Suresh smiled and waved off the question, feeling the icy tendrils of his wife's fear between their chairs. “No, no. I'm enjoying listening. My opinion -”

“Counts as much as anyone's,” Maureen interrupted. Suresh looked at the table where his plate used to be, and without trying to think of any answer and risk the pause revealing him in some way, said, “Perhaps it's not so much a question of what will happen, as much as how people are responding to the events themselves. That what these people claim is true might not be as important to the rest of us as whether they actually believe it.”

He shrugged, “The
Gita
states that we should choose a course of action and follow it fully, not let the pull of the world drive what we do. Only our own sense of what is right and wrong.”

He took a sip of wine and silently wished Linda Meyers would come back with dessert. Most of the others nodded, though Suresh assumed they were trying to figure out what he had just said. Maureen took a sip of her own drink, and smiled. Suresh knew instantly his generalizations hadn't fooled her.

“Still,” she said, “you haven't told us whether you believe in their stories or not.”
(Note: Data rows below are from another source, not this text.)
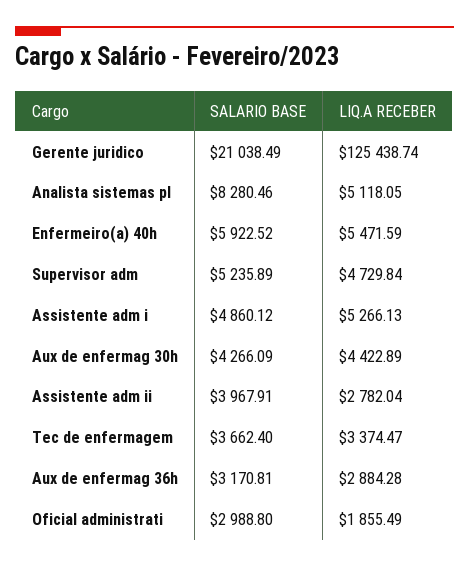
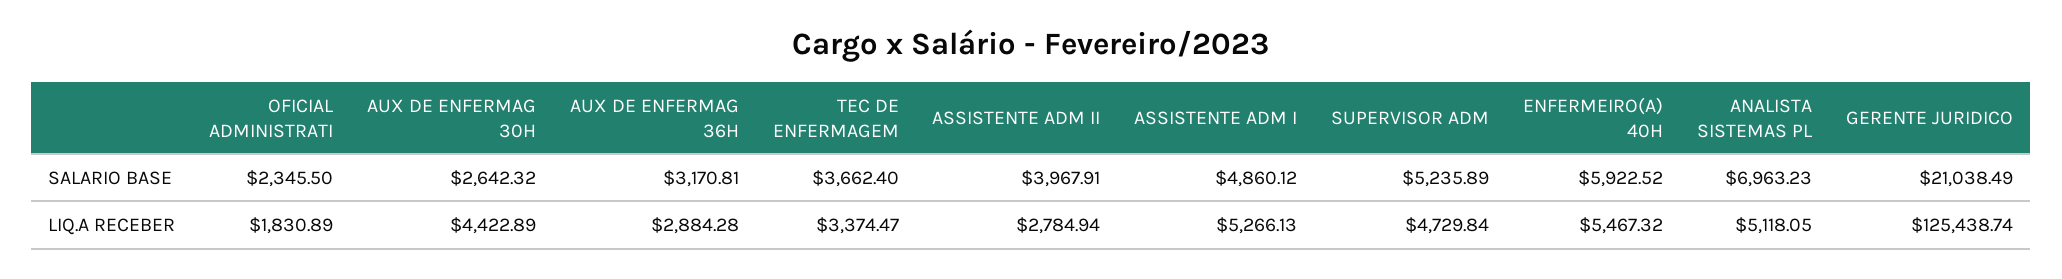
  {
    "SALARIO BASE": {
      "Gerente juridico": 21038.49,
-     "Analista sistemas pl": 8280.46,
+     "Analista sistemas pl": 6963.23,
      "Enfermeiro(a) 40h": 5922.52,
      "Supervisor adm": 5235.89,
      "Assistente adm i": 4860.12,
-     "Aux de enfermag 30h": 4266.09,
+     "Aux de enfermag 30h": 2642.32,
      "Assistente adm ii": 3967.91,
      "Tec de enfermagem": 3662.4,
      "Aux de enfermag 36h": 3170.81,
-     "Oficial administrati": 2988.8
+     "Oficial administrati": 2345.5
    },
    "LIQ.A RECEBER": {
      "Gerente juridico": 125438.74,
      "Analista sistemas pl": 5118.05,
-     "Enfermeiro(a) 40h": 5471.59,
+     "Enfermeiro(a) 40h": 5467.32,
      "Supervisor adm": 4729.84,
      "Assistente adm i": 5266.13,
      "Aux de enfermag 30h": 4422.89,
-     "Assistente adm ii": 2782.04,
+     "Assistente adm ii": 2784.94,
      "Tec de enfermagem": 3374.47,
      "Aux de enfermag 36h": 2884.28,
-     "Oficial administrati": 1855.49
+     "Oficial administrati": 1830.89
    }
  }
Fully aware of Neha’s presence beside him, Suresh smiled and shrugged his shoulders. “You do not see me building an ark, or joining any of the others. Whether I believe or not is not the issue. Not to me at least. Some of the ships look strong and seaworthy, while others I have serious doubts will weather any storm. Perhaps the issue with the Divine God is simply that they are building them.”

“Then you think God
is
going to wash us all away.”

Sensing the inquisition, Derek Jahns leaned in and said to the group as a whole, “Have you noticed the sorts of people building these things? Just regular people, no priests or Senators, folks like that? I hadn't, until the press picked up on it. Now that's all they seem to talk about lately.”

Suresh felt his wife's subtle touch on his leg. She gave a squeeze. He let out a quiet sigh in response, relishing his wife's appreciation.. He avoided Maureen's occasional gaze, wrinkled in amusement, and let the conversation carry itself away from him. He again visualized the grove, reminded himself he'd made the correct decision. His wife's hand never left his leg. She was able to debate the sanity of those fearing the end of the world quite well with the other.

The wind and rain continued to batter the doors. A small puddle formed along the raised door jamb, catching the light of the fire. Linda Meyers rose again to mop the water up with a dish towel.

 

*     *     *

 

The drive home from the Meyers’ took longer than the trip there. Many more roads were flooded. The rain had not let up since the morning. As during the earlier drive, neither Suresh nor Neha turned on the radio, not wanting to hear any “sensationalist news reports” about the storm.

The major difference about this trip was Neha's attentiveness to her husband. Suresh forced himself to drive carefully, even as Neha teasingly pinched his earlobes and ran a finger along his cheek. Eventually, he pulled the car into their driveway. Instead of getting out, Neha turned his face towards her own and kissed him, long and with great wanting. Suresh lost himself in her passion. The constant barrage of rain on the car roof was a symphony around them.

 

 

Neha kissed her husband and listened to the rain. She thought of Meyers, his approving nod as the Ramprakashes said their goodbyes and ran to their car. Suresh had done well, so she pulled him closer, her need almost as strong as his. She would give him the ever-promised reward, now, in the car like American teenagers. But it was not over. She held her husband and listened to the rain slamming down all around them. It was far from over.